In some ways, I’ve got to know Paris pretty well. I have visited every one of its twenty arrondissements, and used almost all of its train stations (the elusive Gare de Bercy escaped me…). I once spent a mad day cycling from home (near the Louvre) to Neuilly (a suburb over to the west/ north-west, past the Bois de Boulogne), back home and then out to Vincennes (a suburb over to the east/ south-east, past the Bois de Vincennes). My Vélib kilometrage (we’re metric here, you know!) is insane, as are the number of lengths I’ve swum in various more-or-less-grim swimming baths, laps I’ve done of a track whose main advantage is that you can see the Eiffel Tower along the back straight, and main disadvantages are a) that it’s miles from where I live and  where I work (an achievement since the two are nowhere near one another) b) that there is no ladies’ changing rooms, and the male rugby players indiscriminately use both the mens’ and ladies’ toilets and c) that the track itself is not flat, rather squishy and prone to freezing over…, and miles I’ve walked in possibly the wrong direction.

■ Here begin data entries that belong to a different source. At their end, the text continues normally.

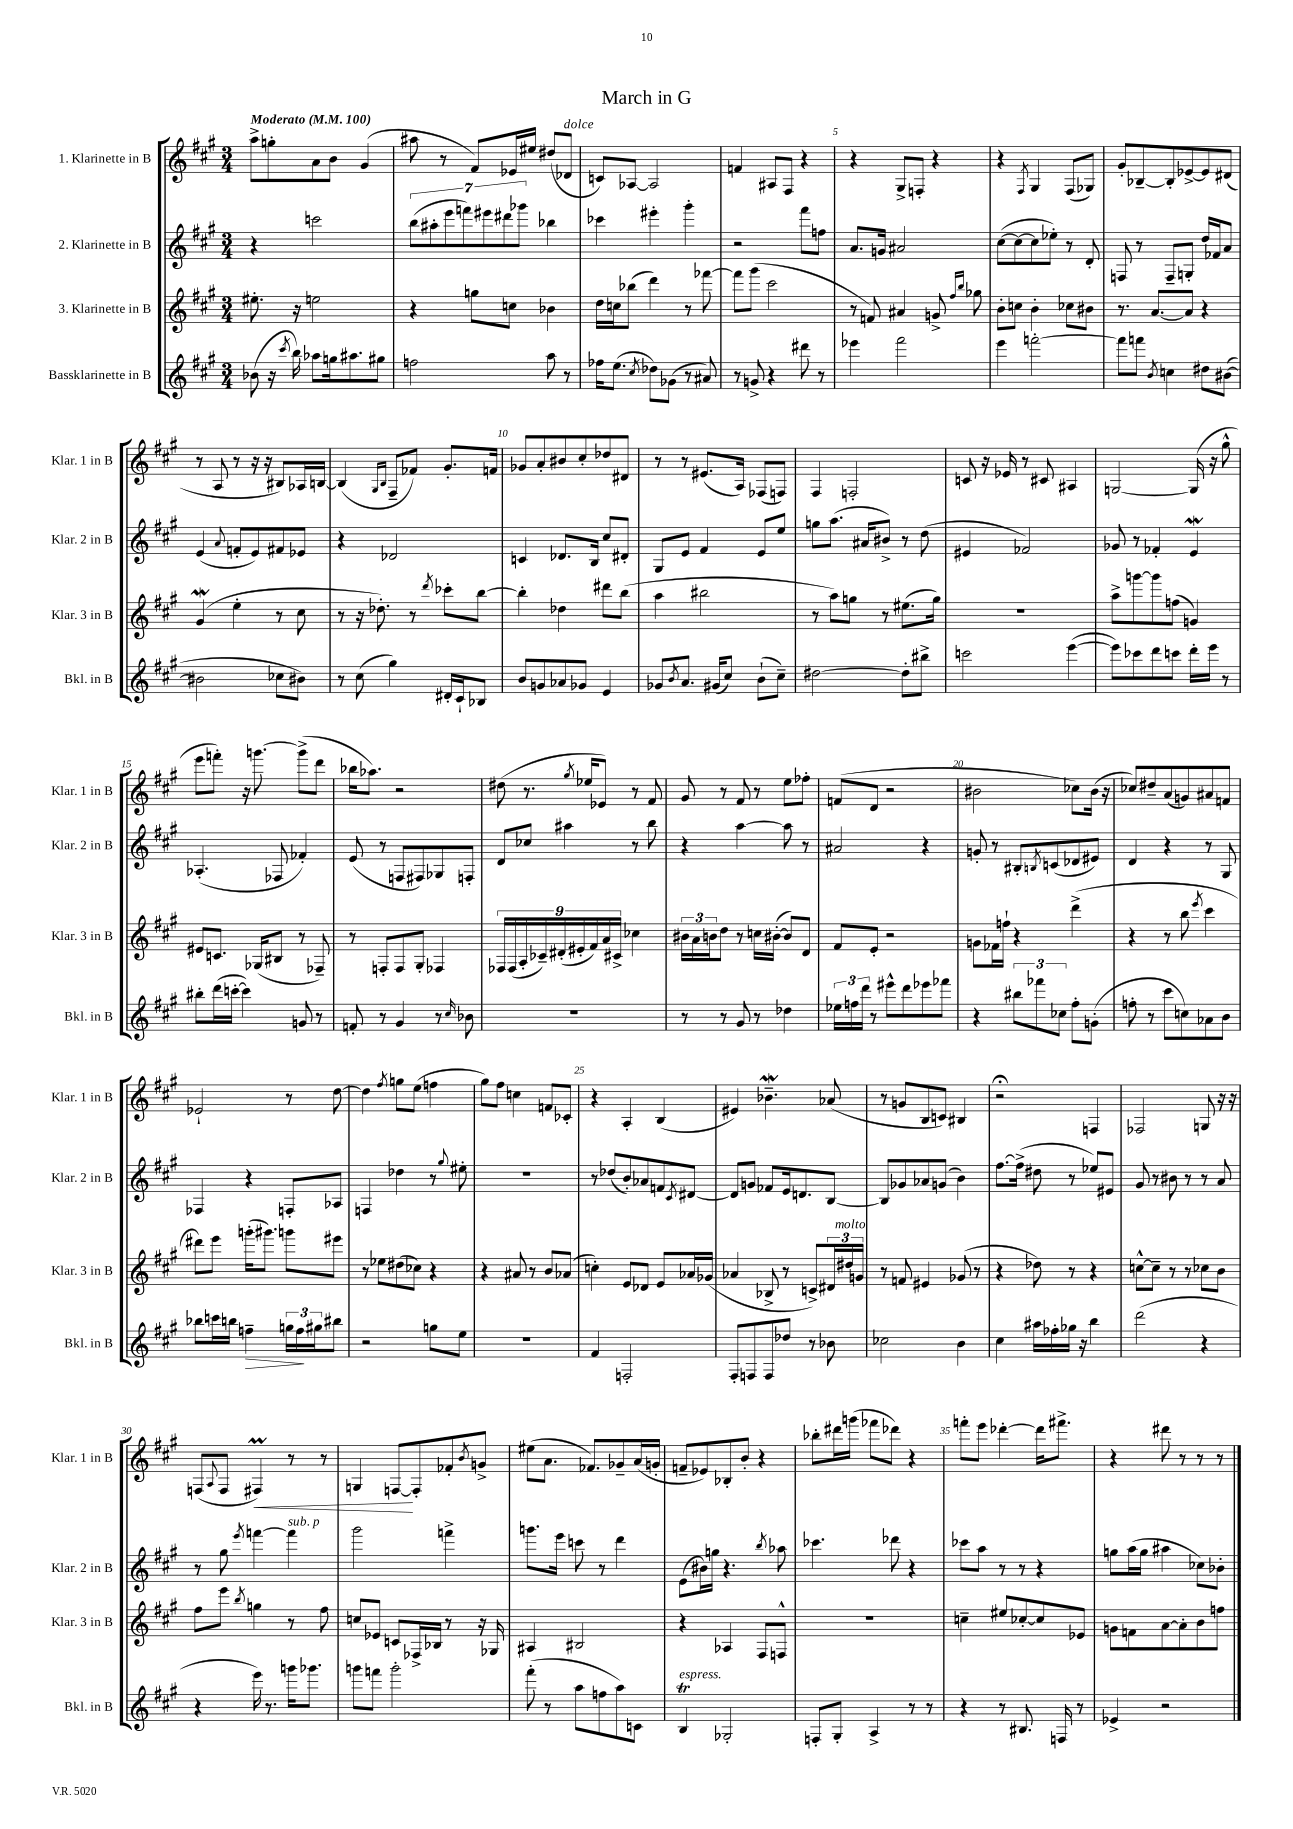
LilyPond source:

\header { title = "March in G" }
<<
\new StaffGroup <<
\new Staff = "s0" \with { instrumentName = "1. Klarinette in B" shortInstrumentName = "Klar. 1 in B" } {
    \clef treble \key a \major \numericTimeSignature \time 3/4 \tempo "Moderato" 4 = 100
    a''8-> g''8-. a'8 b'8 gis'4( |
    ais''8 r8 fis'8) ees'16 eis''16 dis''8( des'8^\markup { \italic "dolce" } |
    c'8) aes8~ aes2 |
    f'4 ais8 fis8 r4 |
    r4 gis8-> f8-. r4 |
    r4 \acciaccatura { fis8 } gis4 fis8( ges8) |
    gis'8-. bes8~-- bes8-. ees'8~-> ees'8 dis'8( |
    r8 a8 r8 r16 r16 bis8) aes16 b16~ |
    b4( \grace { gis16 b16 } fis8-- fes'8) gis'8.-. f'16 |
    ges'8 a'8-. bis'8 cis''8-. des''8 dis'8 |
    r8 r8 eis'8.( a16) fes8( f8) |
    fis4 f2-. |
    c'8 r16 ees'16 r8 cis'8 ais4 |
    g2~ g16( r16 gis''8-^ |
    e'''8 f'''8-.) r16 g'''8.~ g'''8->( d'''8 |
    bes''16 aes''8.) r2 |
    dis''8( r8. \acciaccatura { gis''8 } ees''16 ees'8) r8 fis'8 |
    gis'8 r8 fis'8 r8 e''8 fes''8-. |
    f'8( d'8 r2 |
    bis'2 ces''8) bis'16( r16 |
    ces''8) dis''8-- a'8( g'8) ais'8 f'8 |
    ees'2-! r8 d''8~ |
    d''4 \acciaccatura { fis''8 } g''8 e''8( f''4 |
    gis''8) fis''8 c''4 f'8 ces'8-. |
    r4 a4-. b4( |
    eis'4) bes'4.--\mordent aes'8( |
    r8 g'8 b8 c'8) bis4 |
    r2\fermata f4 |
    fes2 g8 r16 r16 |
    f8( \appoggiatura { a8 } f8 fis4\prall\<) r8 r8 |
    g4 f8~\! f8-. fes'8-. \acciaccatura { b'8 } g'8-> |
    eis''8( a'8. fes'8.) ges'8-- a'16( g'16-. |
    f'8-- ees'8) bes8-. b'8-. r4 |
    bes''8-. dis'''16 g'''16( fes'''8 des'''8) r4 |
    f'''8-. e'''8 des'''4~-. des'''16 fis'''8.-> |
    r4 dis'''8 r8 r8 r8 \bar "|." |
}
\new Staff = "s1" \with { instrumentName = "2. Klarinette in B" shortInstrumentName = "Klar. 2 in B" } {
    \clef treble \key a \major \numericTimeSignature \time 3/4
    r4 c'''2 |
    \tuplet 7/4 { b''8( ais''8-. e'''8 f'''8) eis'''8 dis'''8 ges'''8 } bes''4 |
    ces'''4 eis'''4-. gis'''4-. |
    r2 fis'''8 f''8 |
    a'8. g'16 ais'2 |
    cis''8~( cis''8~ cis''8 ees''8-.) r8 d'8-. |
    f8 r8 f8-- g8-. d''16 fes'16 a'8 |
    e'4( \appoggiatura { a'8 } f'8-. e'8) fis'8 ees'8 |
    r4 des'2 |
    c'4 des'8. b16 cis''8 dis'8-. |
    gis8 e'8 fis'4 e'8 e''8 |
    g''8 a''8.( ais'16 bis'8->) r8 d''8( |
    eis'4 fes'2) |
    ges'8 r8 fes'4-. e'4\mordent |
    aes4.-.( fes8 fes'4-.) |
    e'8( r8 f8 fis8) ges8 f8-. |
    d'8 ces''8 ais''4 r8 b''8 |
    r4 a''4~ a''8 r8 |
    ais'2 r4 |
    g'8-. r8 bis8-. \acciaccatura { b8 } c'8( des'8 eis'8) |
    d'4 r4 r8 gis8 |
    fes4 r4 f8-. aes8 |
    f4 des''4 r8 \appoggiatura { gis''8 } eis''8-. |
    R2. |
    r8 des''8( b'8-.) aes'8 f'8 \acciaccatura { cis'8 } dis'8~ |
    dis'8 g'8 fes'8 e'16 d'8. b8~ |
    b8 ges'8 aes'8 g'8( b'4) |
    fis''8.~ fis''16->( dis''8 r8 ees''8) eis'8 |
    gis'8 r8 bis'8 r8 r8 a'8 |
    r8 gis''8 \acciaccatura { e'''8 } f'''4~ f'''4^\markup { \italic "sub. p" } |
    gis'''2 f'''4-> |
    g'''8. e'''16 c'''8 r8 d'''4 |
    e'8( bis'16) g''16 r4. \acciaccatura { b''8 } aes''8 |
    ces'''4. des'''8 r4 |
    ces'''8 a''8 r8 r8 r4 |
    g''8 a''16( g''16 ais''4 ces''8) bes'8-. \bar "|." |
}
\new Staff = "s2" \with { instrumentName = "3. Klarinette in B" shortInstrumentName = "Klar. 3 in B" } {
    \clef treble \key a \major \numericTimeSignature \time 3/4
    eis''8.-. r16 e''2 |
    r4 g''8 c''8 bes'4 |
    d''16 c''16 bes''8( d'''4) r8 fes'''8~ |
    fes'''8 gis'''8( cis'''2 |
    r8 f'8) ais'4 g'8-> \grace { fis''16 b''16 } ges''8 |
    b'8-. c''8 b'4-. ces''8 bis'8 |
    r8. a'8.~ a'8 r4 |
    gis'4\mordent( e''4-. r8 cis''8 |
    r8 r16 des''8.-.) r8 \acciaccatura { d'''8 } ces'''8-. b''8~ |
    b''4-. des''4 dis'''8 b''8( |
    a''4 bis''2 |
    r8 a''8) g''8 r8 eis''8.( g''16) |
    R2. |
    a''8-> g'''8~ g'''8 f''8( g'4) |
    eis'8 c'8. ges16( bis8 r8 fes8--) |
    r8 f8-. f8 gis8-. fes4 |
    \tuplet 9/8 { fes16 fes16( a16-. ces'16--) dis'16-.( eis'16-. fis'16) a'16 cis'16-> } ces''4 |
    \tuplet 3/2 { bis'16 a'16 b'16 } d''8 r8 c''16 bis'16~-.( bis'8) d'8 |
    fis'8 e'8-. r2 |
    g'8 fes'16 f''16-! r4 d'''4->( |
    r4 r8 b''8 \acciaccatura { e'''8 } cis'''4 |
    dis'''8) e'''8 g'''16-.( gis'''8.) g'''8 eis'''8 |
    r8 ees''8 dis''8( ces''8) r4 |
    r4 ais'8 r8 b'8 aes'8( |
    c''4-.) e'8 des'8 e'8 aes'16 ges'16( |
    aes'4 bes8-> r8 c'8->) \tuplet 3/2 { dis'16 dis''16^\markup { \italic "molto" } g'16 } |
    r8 f'8 eis'4 ges'8( r8 |
    r4 des''8) r8 r4 |
    c''8~-^ c''8-- r8 r8 ces''8 b'8 |
    fis''8 e'''8 \acciaccatura { b''8 } g''4 r8 fis''8 |
    c''8 ees'8 c'8 fes16-> bes16 r8 r16 ges16 |
    ais4 bis2 |
    r4 aes4 fis8 f8-^ |
    R2. |
    c''4-- eis''8 ces''8~-. ces''8 ees'8 |
    g'8 f'8 a'8~ a'8-. b'8 f''8 \bar "|." |
}
\new Staff = "s3" \with { instrumentName = "Bassklarinette in B" shortInstrumentName = "Bkl. in B" } {
    \clef treble \key a \major \numericTimeSignature \time 3/4
    bes'8( r16 \acciaccatura { cis'''8 } b''16) aes''8 g''16 ais''8. gis''8 |
    f''2 a''8 r8 |
    fes''16 e''8.( \acciaccatura { cis''8 } des''8) ges'8( r8 ais'8) |
    r8 g'8-> r4 dis'''8 r8 |
    ees'''4 fis'''2 |
    e'''4 f'''2~-. |
    f'''8 f'''8 \acciaccatura { b'8 } c''4 dis''8 bis'8~( |
    bis'2 ces''8 bis'8) |
    r8 cis''8( gis''4) dis'16-. cis'16-! bes8 |
    b'8 g'8 aes'8 ges'8 e'4 |
    ges'8 \acciaccatura { b'8 } a'8. gis'16( cis''8) b'8-!( cis''8--) |
    dis''2~ dis''8-. bis''8-> |
    c'''2 e'''4~( |
    e'''8) ces'''8 d'''8 c'''8 d'''16-. e'''16 r8 |
    bis''8-. d'''16( c'''16~-. c'''4) g'8 r8 |
    f'8-. r8 gis'4 r8 \grace { cis''16 } bes'8 |
    R2. |
    r8 r8 gis'8 r8 des''4 |
    \tuplet 3/2 { ees''16 f''16 d'''16 } r8 eis'''8-^ d'''8 ees'''8 fes'''8 |
    r4 \tuplet 3/2 { bis''8 fes'''8 ces''8 } fis''8-. g'8-.( |
    f''8-. r8 cis'''8 c''8) aes'8 b'8 |
    bes''8 c'''16 b''16 f''4--\> \tuplet 3/2 { g''16 f''16\! gis''16 } bis''8 |
    r2 g''8 e''8 |
    R2. |
    fis'4 f2-. |
    fis8-. f8 f8 des''8 r8 bes'8 |
    ces''2 b'4 |
    cis''4 ais''16 fes''16-. ges''16 r16 b''4 |
    d'''2( r4 |
    r4 e'''16) r8. g'''16 ges'''8. |
    g'''8 f'''8 g'''2-. |
    fis'''8-.( r8 a''8 f''8 a''8) c'8 |
    b4\trill^\markup { \italic "espress." } ges2-. |
    f8-. gis8-. a4-> r8 r8 |
    r4 r8 bis8. f16 r8 |
    ees'4-> r2 \bar "|." |
}
>>
>>
\layout { \context { \Score \override BarNumber.break-visibility = ##(#f #t #t) barNumberVisibility = #(every-nth-bar-number-visible 5) } }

The thing is, this is a big city, and a city full of surprises. Even on this, my last day here, I found new things that I’d never seen, or never noticed, before. It’s the kind of place where you could live for ten years and there’d still be statues that you’d never seen, squares that you’ve never stumbled across, museums that you’ve never visited and bars that you’ve never eaten in. As a foreigner, here for a limited time, I have a funny attitude to this city: crossing it is no problem, because even a forty minute cycle ride is nothing compared to the 500 miles that separate me from home, and that soon will separate me from here. But it’s a question of balance, too, because I remember a holiday with my parents, years ago, when the place de la Bastille was a long excursion out. At one point this year, I was heading there every day.

Saying goodbyes isn’t exactly something I enjoy, but somehow final things feel a little easier when you know that they really are final. You can prepare, write a thank-you card, savour the moment, take a photograph. I had plenty of those this week, but there were also too many things that slipped away without me noticing. I headed home, tired, damp (yes, it decided to rain on my last day!) and almost too weary to pull myself up the five flights of stairs (but to be honest, I’ve thought that every day since I arrived here!), and yet not quite ready not to see the Eiffel Tower sparkle one last time. I will no doubt come back, of course, but it will be different. I will be different, the city will be different: it has changed even as I have been here. And I will be one of those boring people who talks about “when I lived here as a student”. Heaven forbid.

But that’s enough for now: I have packing to do, and a train to catch. One last thought: it ended with a cake called pudding.